Jens Grivolla <j-news2002-11@grivolla.de> writes:
> I am looking for a good presentation program (something like
> PowerPoint) for Linux.  So far I have been using mostly Star-
> /Openoffice which is kind of OK, but would be interested in
> alternatives.  I have been using LaTeX (which I use for word
> processing), too, but I don't think it is really the most appropriate
> tool for making slides.

People pointed out to me a long time ago that popular PDF viewers,
including the non-free acroread and the free xpdf, have full-screen
display modes.  This means that you can actually use anything that
produces PDF as a base for doing presentations, which is a win.

> I think that using SVG might be good in order to have an open format
> that can be used for beamer-presentations, slides, as well as web
> publishing.  Some quick googling showed me that such solutions do
> exist, but I'd like some recommendations before I try them wildly.

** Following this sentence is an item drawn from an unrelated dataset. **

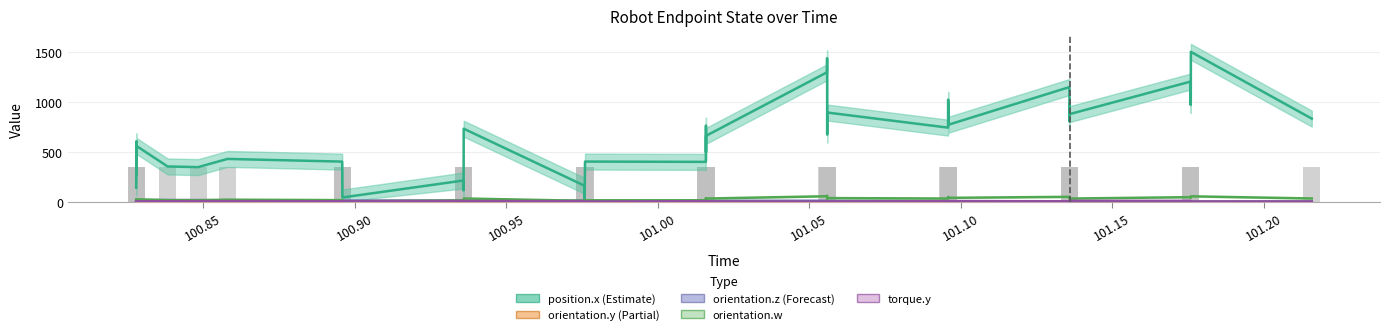

Is it true that .endpoint_state.pose.orientation.w equals 2.5 at 100.895916?

True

If you're into using buzzword-compliant poorly-supported tools, I've
played with the DocBook Slides DTD and found it useful for simple
presentations that don't require graphics.  (It probably accomodates
graphics fine too, but I haven't tried hard to import anything besides
SVG, and the last time I tried there weren't good SVG tools; now
sodipodi at least looks passable.)  The downside is that you need to
do XSLT hacking to turn your XML into what you want it to look like.
You'll need an XSLT processor and the libfop-java package to convert
XSL to PDF.

-- 
David Maze         dmaze@debian.org      http://people.debian.org/~dmaze/
"Theoretical politics is interesting.  Politicking should be illegal."